### EXTRAIT
┏━━

Inventaires après décès

De DHIALSACE
Aller à : navigation, rechercher

Acte privé ou semi-public auquel le notaire ou le tabellion seigneurial (Amtschreiber) confèrent, du fait de leur statut d’officiers publics, authenticité juridique, valeur légale et garantie d’exécution. Revêtant une forme réglementée, il est établi à l’intention des individus ou de la cellule familiale considérée comme une association d’intérêts. Il comprend en général l’énumération des biens, achetés, hérités ou apportés en dot, que le défunt laisse à ses héritiers, accompagnée d’une description sommaire (Inventarium und Beschreibung), et la mention des partages en fonction des règles successorales en usage (d’où le terme de Teilungsregister) avec, fréquemment, la retranscription du contrat de mariage antérieur. Selon l’importance du patrimoine à transmettre, il prend la forme d’une ou de plusieurs feuilles volantes, d’un cahier ou d’un registre pouvant atteindre des dizaines, voire des centaines de pages manuscrites. Remontant au XVIe siècle, la pratique se développe à la fin du XVIIe et au cours du XVIIIe siècle au point de fournir à l’historien une précieuse source d’informations, car l’Alsace se caractérise, au-delà des villes elles-mêmes, par la densité exceptionnelle des inventaires après décès qui concernent jusqu’aux villages les plus reculés, ce qui rend souvent nécessaire le recours aux registres de contrôle des actes, s’ils existent, et à l’ouvrage de J.-F. Lobstein (Manuel du Notariat en Alsace…, Strasbourg, 1844), ancien mais toujours utile. C’est en effet l’encadrement seigneurial par bailliages qui explique un tel quadrillage. La massivité de la documentation, exploitée de façon qualitative ou quantitative, n’a en effet de comparable que celle des testaments et des contrats de mariage. Leur conservation est tributaire des habitudes notariales, encore que la loi de 1979 fasse obligation aux notaires de déposer les actes en leur possession dans les archives publiques.

┗━━

### DONNÉES

┏━━

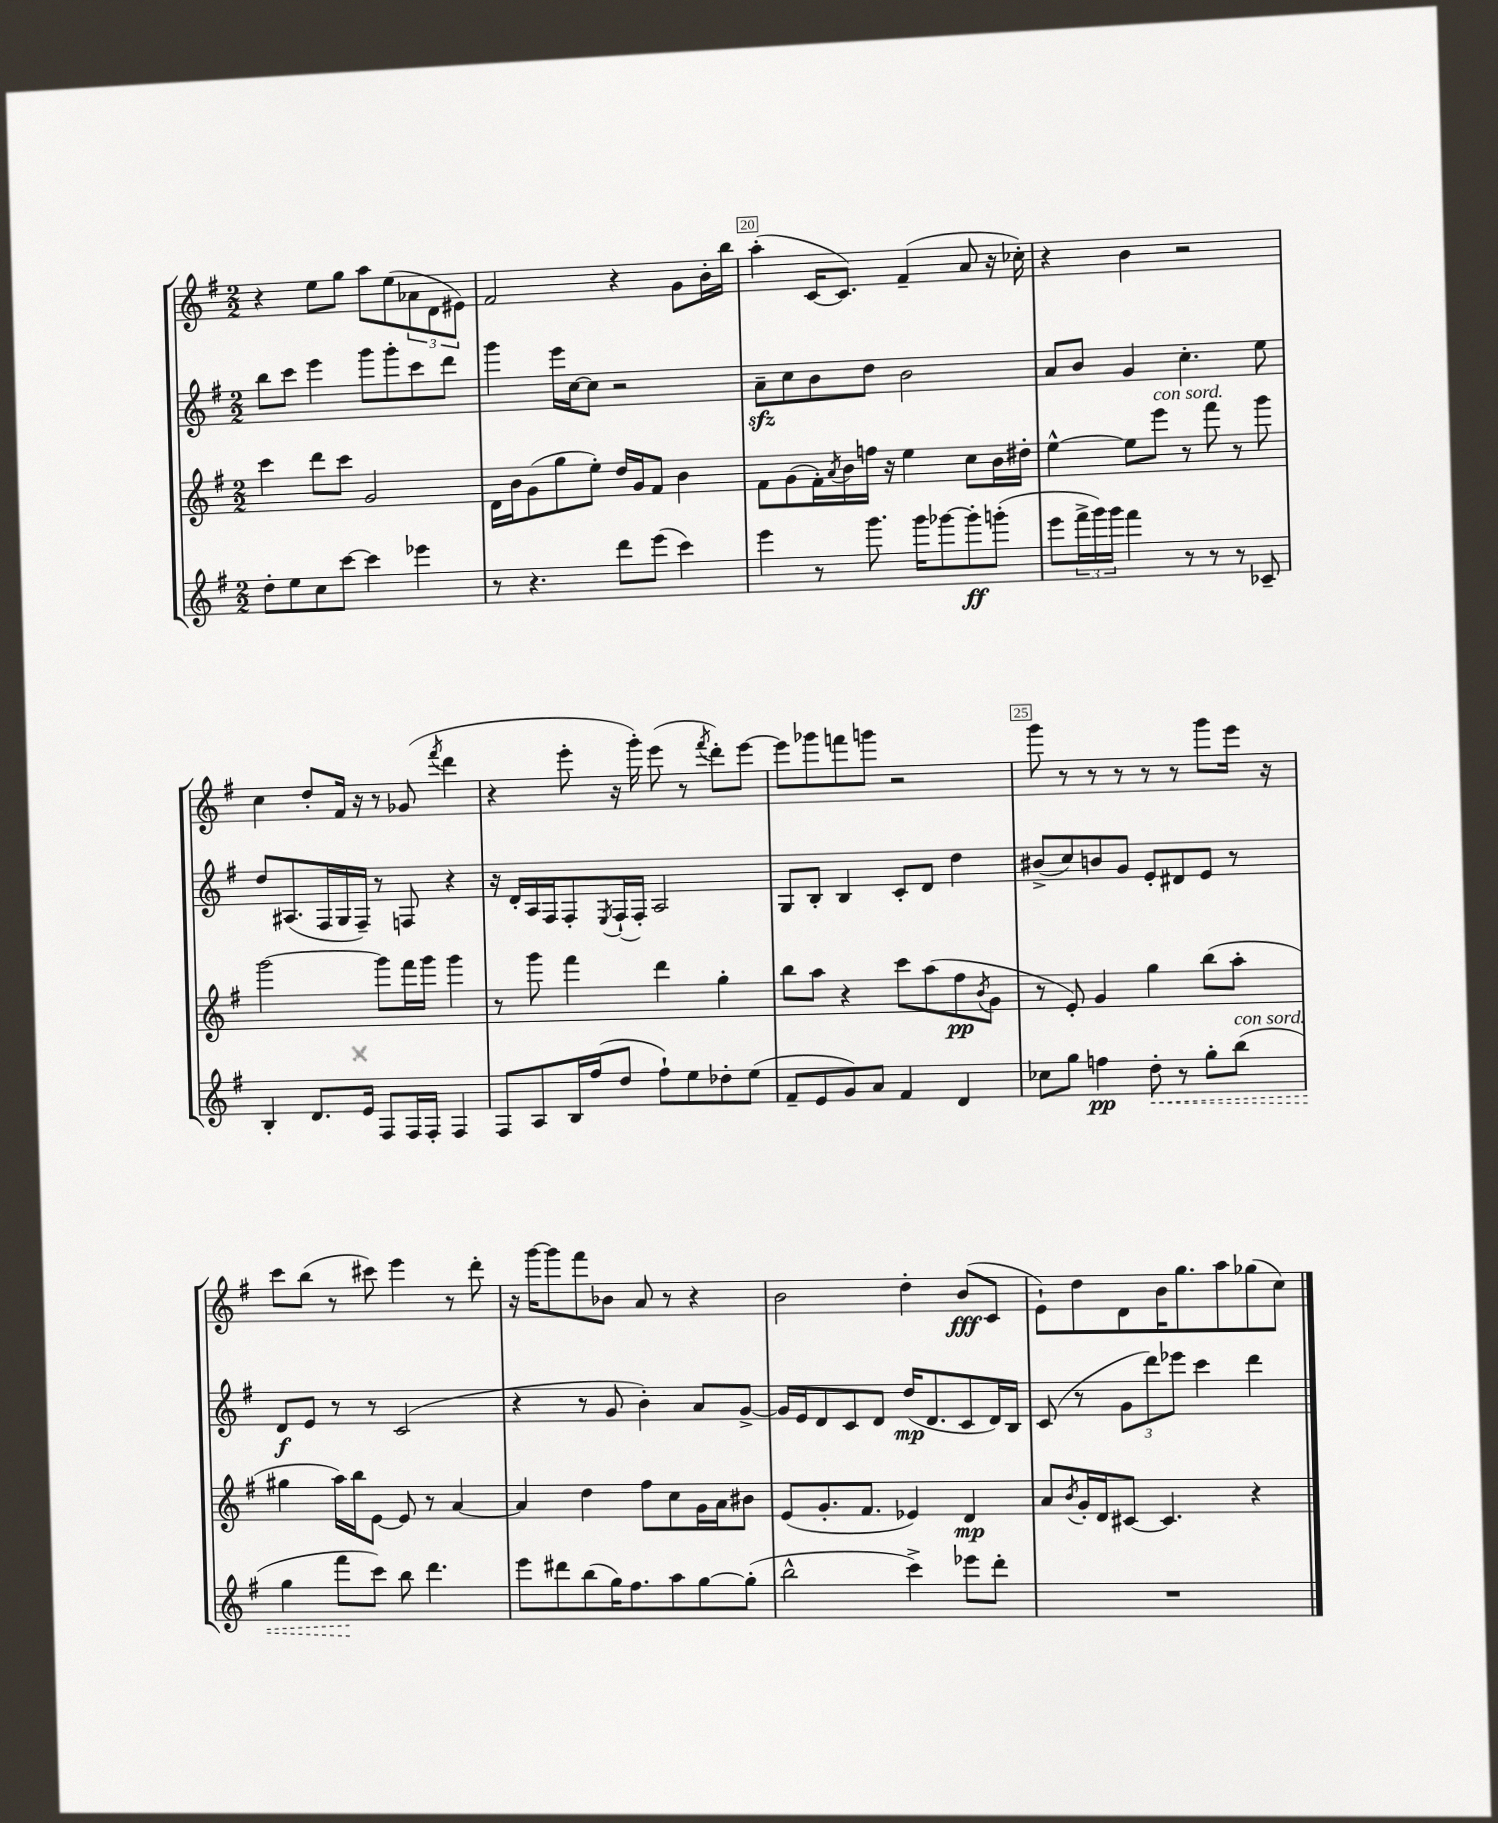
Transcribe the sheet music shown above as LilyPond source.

<<
\new StaffGroup <<
\new Staff = "s0" {
    \clef treble \key g \major \numericTimeSignature \time 2/2
    r4 e''8 g''8 a''8 e''8( \tuplet 3/2 { aes'8 d'8 eis'8) } |
    fis'2 r4 g'8 b'16-. b''16 |
    a''4-.( c'16~ c'8.) fis'4--( a'8 r16 ces''16-.) |
    r4 b'4 r2 |
    c''4 d''8-. fis'16 r16 r8 ges'8( \acciaccatura { fis'''8 } d'''4 |
    r4 e'''8-. r16 g'''16-.) e'''8( r8 \acciaccatura { fis'''8 } d'''8-.) e'''8~ |
    e'''8 ges'''8 f'''8 g'''8 r2 |
    g'''8 r8 r8 r8 r8 r8 g'''8 e'''16 r16 |
    c'''8 b''8( r8 cis'''8) e'''4 r8 d'''8-. |
    r16 g'''16~ g'''8 fis'''8 bes'8 a'8 r8 r4 |
    b'2 d''4-. b'8\fff( c'8 |
    e'8-!) d''8 d'8 b'16 g''8. a''8 ges''8( c''8) \bar "|." |
}
\new Staff = "s1" {
    \clef treble \key g \major \numericTimeSignature \time 2/2
    b''8 c'''8 e'''4 g'''8 g'''8-. c'''8 d'''8 |
    g'''4 e'''16 c''16~ c''8 r2 |
    a'8--\sfz c''8 b'8 d''8 b'2 |
    a'8 b'8 g'4 c''4.-. e''8 |
    d''8 ais8.( fis16 g16 fis16--) r8 f8 r4 |
    r16 d'16-. a16 fis16 fis8-. \acciaccatura { e8 } fis16-!( fis16-.) a2 |
    g8 b8-. b4 c'8-. d'8 d''4 |
    bis'8->( c''8) b'8 g'8 e'8-. dis'8 e'8 r8 |
    d'8\f e'8 r8 r8 c'2( |
    r4 r8 g'8 b'4-.) a'8 g'8~-> |
    g'16 e'16 d'8 c'8 d'8 d''16\mp( d'8. c'8 d'16) b16 |
    c'8( r8 \tuplet 3/2 { g'8 d'''8) ees'''8 } c'''4 d'''4 \bar "|." |
}
\new Staff = "s2" {
    \clef treble \key g \major \numericTimeSignature \time 2/2
    c'''4 d'''8 c'''8 g'2 |
    d'16 b'16 g'8( g''8 e''8-.) d''16 g'16 fis'8 b'4 |
    fis'8 g'8( fis'16-.) \acciaccatura { a'8 } b'16 f''16 r16 e''4 c''8 b'16 dis''16-. |
    e''4~-^ e''8 e'''8^\markup { \italic "con sord." } r8 fis'''8 r8 g'''8 |
    g'''2~ g'''8 fis'''16 g'''16 g'''4 |
    r8 g'''8 fis'''4 d'''4 g''4-. |
    b''8 a''8 r4 c'''8 a''8( fis''8\pp \acciaccatura { b'8 } g'8 |
    r8 e'8-.) g'4 g''4 b''8( a''8-. |
    gis''4 a''16) b''16 e'8~ e'8 r8 a'4~ |
    a'4 d''4 fis''8 c''8 g'16 a'16 bis'8 |
    e'8( g'8.-. fis'8. ees'4) d'4\mp |
    a'8 \acciaccatura { b'8 } g'16-. d'16 cis'8~ cis'4. r4 \bar "|." |
}
\new Staff = "s3" {
    \clef treble \key g \major \numericTimeSignature \time 2/2
    d''8-. e''8 c''8 c'''8~ c'''4 ees'''4 |
    r8 r4. d'''8 e'''8( c'''4) |
    e'''4 r8 g'''8. g'''16 ges'''8~ ges'''8-.\ff g'''8-.( |
    e'''8 \tuplet 3/2 { fis'''16-> g'''16) g'''16 } fis'''4 r8 r8 r8 ces'8-- |
    b4-. d'8. e'16 fis8 fis16 fis16-. fis4 |
    fis8 a8 b16 fis''16( d''8 fis''8-!) e''8 des''8-. e''8( |
    fis'8-- e'8 g'8) a'8 fis'4 d'4 |
    ces''8 g''8 f''4\pp \once \override Hairpin.style = #'dashed-line d''8-.\< r8 g''8-. b''8^\markup { \italic "con sord." }( |
    g''4 fis'''8\! c'''8) b''8 d'''4. |
    e'''8 dis'''8 b''8( g''16) fis''8. a''8 g''8~ g''8-.( |
    b''2-^ c'''4->) ees'''8 d'''8-. |
    R1 \bar "|." |
}
>>
>>
\layout { \context { \Score currentBarNumber = #18 \override BarNumber.break-visibility = ##(#f #t #t) barNumberVisibility = #(every-nth-bar-number-visible 5) \override BarNumber.stencil = #(make-stencil-boxer 0.1 0.3 ly:text-interface::print) } }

┗━━

### EXERCICES
(a) Selon le texte sur les inventaires après décès, de quel siècle date le début de cette pratique ?
(b) Écrivez la suite du texte sur les inventaires après décès, à partir de sa dernière phrase.

### CORRIGÉ
(a) Elle remonte au XVIe siècle.

(b)
C’est accessoirement que les inventaires après décès apportent leur caution aux registres paroissiaux et que les renseignements qu’ils renferment constituent un utile complément pour l’histoire démographique, puisqu’ils indiquent nominativement la composition du « feu » et autorisent par conséquent l’établissement des liens de parenté entre contractants ainsi que la reconstitution des familles, particulièrement précieuse dans deux cas de figure : du fait de l’absence des registres paroissiaux (Strasbourg), avec lesquels la confrontation s’avère d’habitude utile (essentiellement en ce qui concerne la mortalité adulte) ; pour le repérage, au bonheur des généalogistes, des membres de la famille ayant quitté le foyer paternel (mariage, exode rural, émigration) et ayant par conséquent échappé à la plupart des registres paroissiaux.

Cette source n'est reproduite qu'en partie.